What Should Every Shareholder Agreement Include?

Vesting, good leaver / bad leaver, drag-along, tag-along, pre-emption, and deadlock — the clauses that determine how much control you actually have when co-founders or investors disagree.

A shareholder agreement governs how shareholders relate to each other and to the company. It fills in what the Articles of Association do not cover: founder departure mechanics, dispute resolution between co-founders, approval thresholds for major decisions, and restrictions on share transfers. The Articles are a public document filed at the Companies Registry; the shareholder agreement is private. Both matter, and their interaction — particularly on reserved matters and board authority — needs to be thought through carefully.

The Founders' Shareholder Agreement

Before you take any external investment, have a shareholder agreement among the founding team. The key provisions are:

Vesting

Founder vesting is the mechanism by which a founder's shares are earned over time, rather than received in full on day one. Without vesting, a co-founder can leave six months into the business and retain 40% of the company — creating a deadweight on your cap table and a serious problem for investors.

A typical vesting schedule is four years with a one-year cliff: the founder receives 25% of their shares after 12 months, and the remaining 75% vests monthly over the following three years. On a company sale, unvested shares typically vest fully under single trigger acceleration, or partially vest if the founder is also terminated without cause under double trigger acceleration.

Good Leaver and Bad Leaver

When a founder or employee shareholder leaves, their unvested shares are bought back at a price depending on whether the departing person is a good leaver (resigned on agreed terms, retired, died, became permanently incapacitated) or a bad leaver (resigned without notice, was terminated for cause, breached obligations).
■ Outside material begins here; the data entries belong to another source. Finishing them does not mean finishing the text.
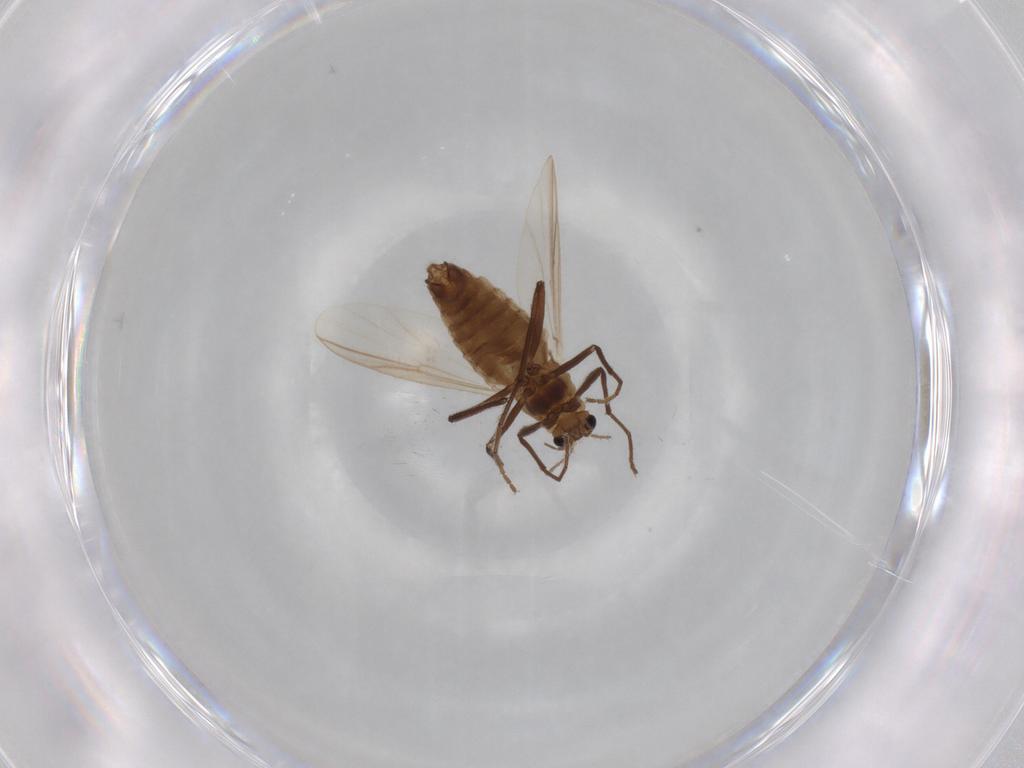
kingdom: Animalia
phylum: Arthropoda
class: Insecta
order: Diptera
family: Chironomidae
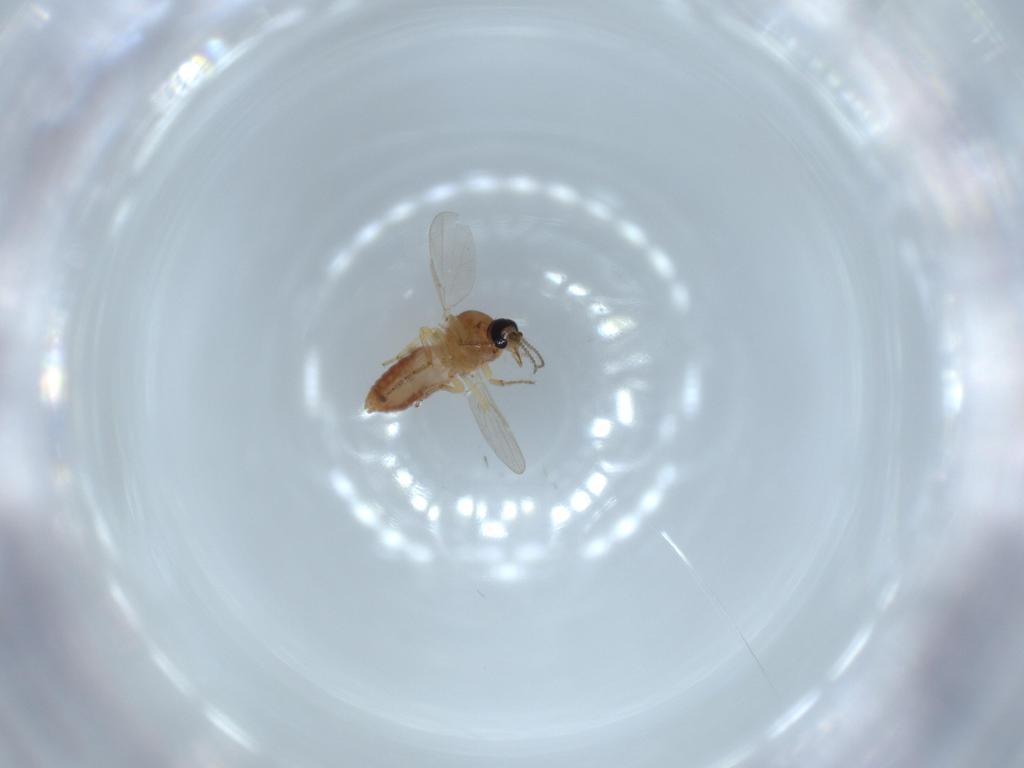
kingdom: Animalia
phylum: Arthropoda
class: Insecta
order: Diptera
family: Ceratopogonidae
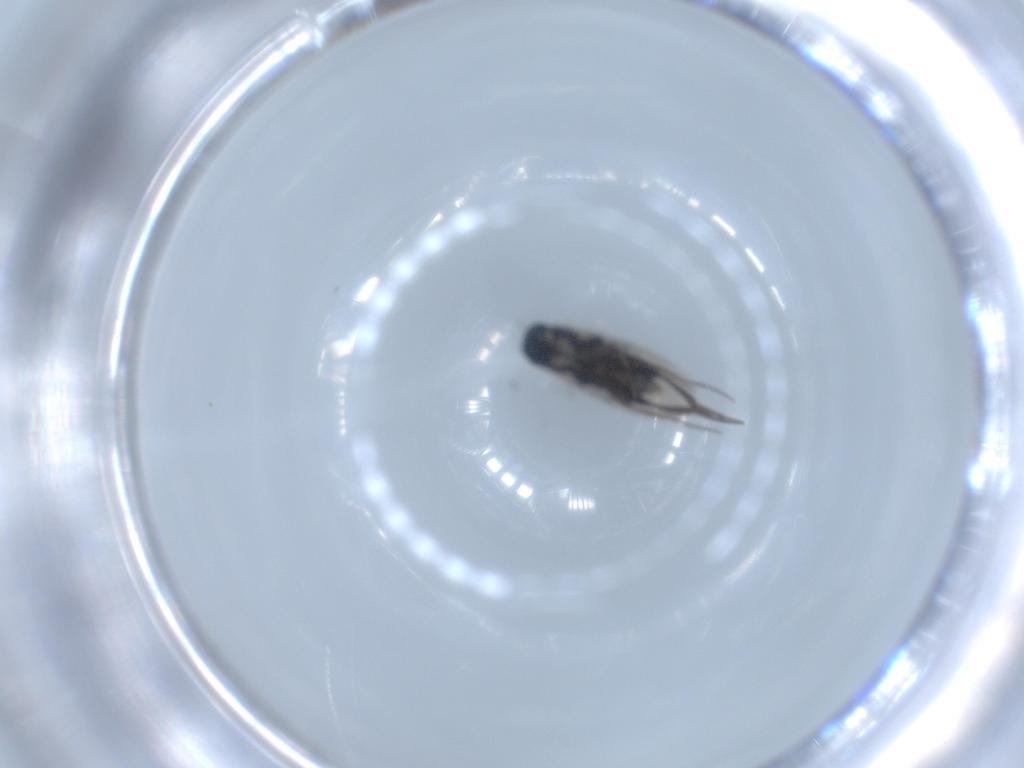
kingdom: Animalia
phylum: Arthropoda
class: Insecta
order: Diptera
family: Phoridae
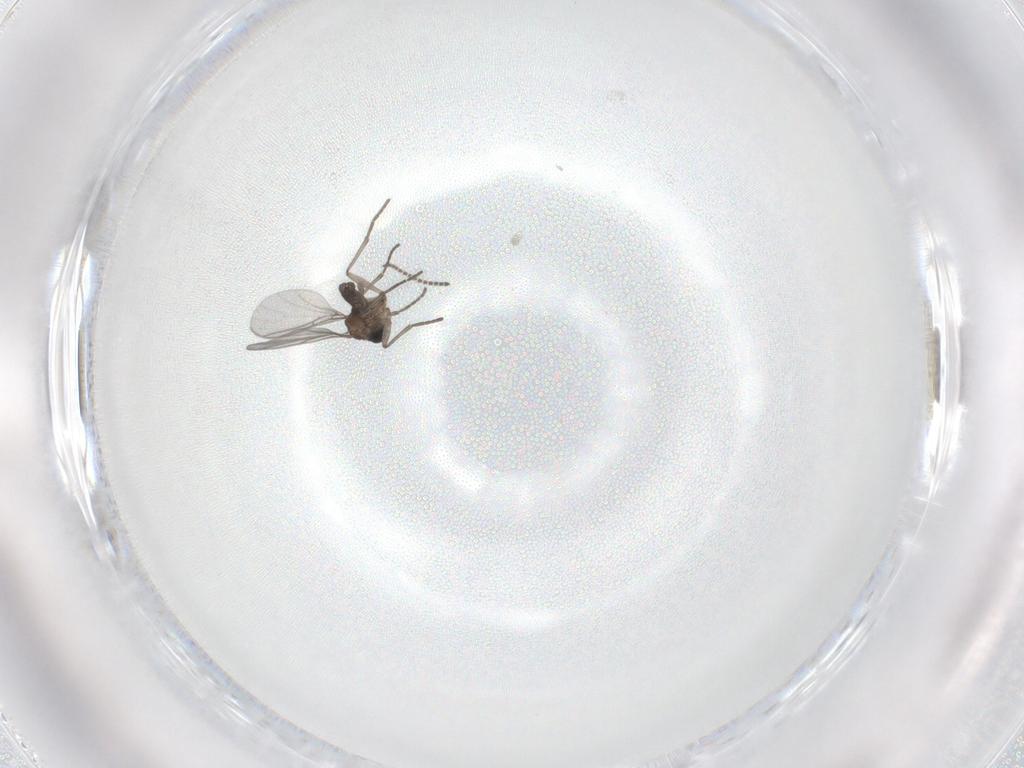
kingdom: Animalia
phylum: Arthropoda
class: Insecta
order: Diptera
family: Sciaridae
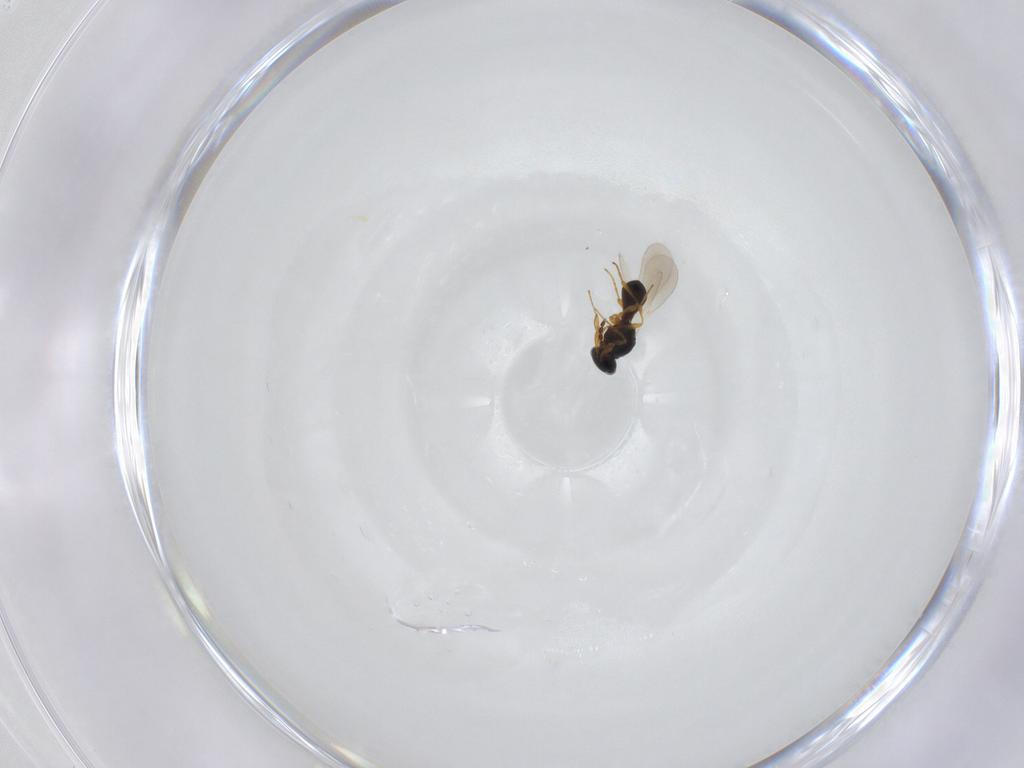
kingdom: Animalia
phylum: Arthropoda
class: Insecta
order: Hymenoptera
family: Platygastridae
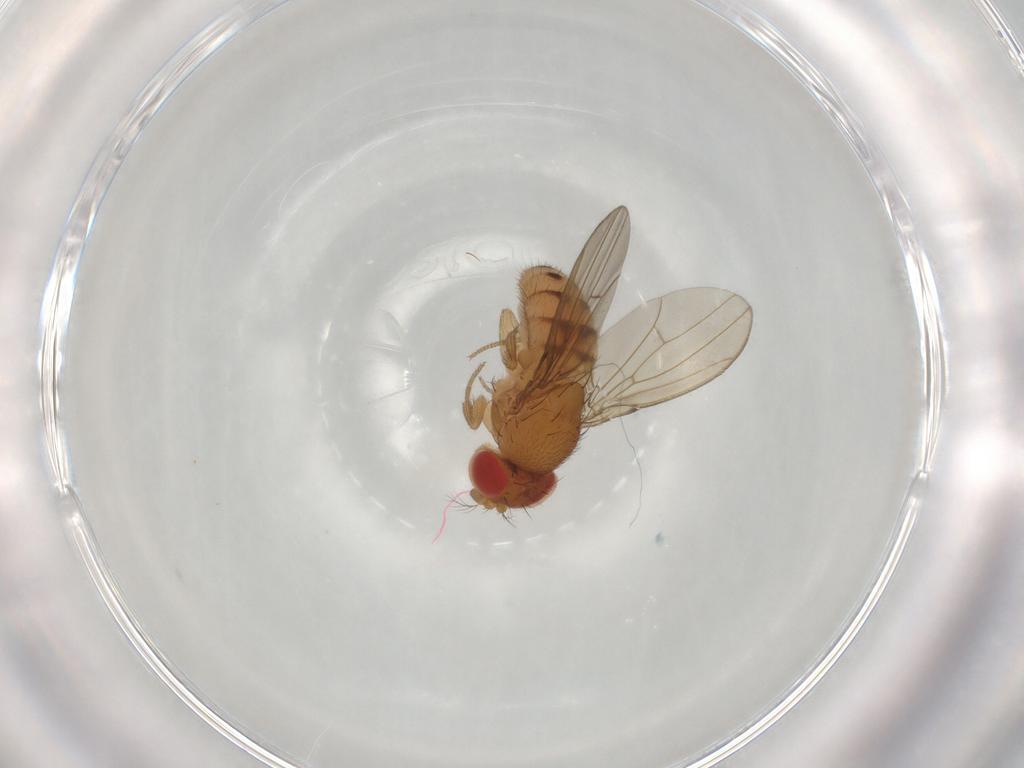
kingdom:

Good leavers typically receive fair market value; bad leavers typically receive the lower of par value and fair market value. The definitions matter enormously — always review them carefully.

Decision-Making

Specify which decisions require unanimous consent of the founders, which require a majority, and which can be made by individual directors. This prevents the paralysis that arises when founders have equal shares, equal votes, and a disagreement they cannot resolve.

Investor Shareholder Agreement Terms

Pre-emption Rights on New Issues

Existing shareholders typically have the right to participate in new share issuances on a pro-rata basis before shares are offered to outside investors. Pre-emption rights on new issuances are distinct from pre-emption rights on transfers (the right of first refusal when an existing shareholder wants to sell their shares).

Drag-Along Rights

A drag-along clause allows a specified majority of shareholders to require all other shareholders to sell their shares on the same terms to a third-party acquirer. Without drag-along, a minority shareholder can block a company sale by refusing to sell. The threshold, notice requirements, and same-terms protections all need to be carefully defined.

Tag-Along Rights

If a majority shareholder sells their stake, minority shareholders have the right to participate in the sale on the same terms. This protects minority shareholders from being left holding shares in a company now controlled by a third party they did not choose.

Information Rights

Investors typically require monthly or quarterly management accounts, annual audited financial statements, and an annual budget. Information rights are non-negotiable for most institutional investors — but you can negotiate scope, frequency, and confidentiality obligations.

Deadlock Resolution

Options include a casting vote for the chairman, escalation to senior management, mediation, and as a last resort a shotgun clause (one party offers to buy the other's shares at a stated price; the other party can accept or buy at the same price). These provisions are important to have — and rarely used, which is the point.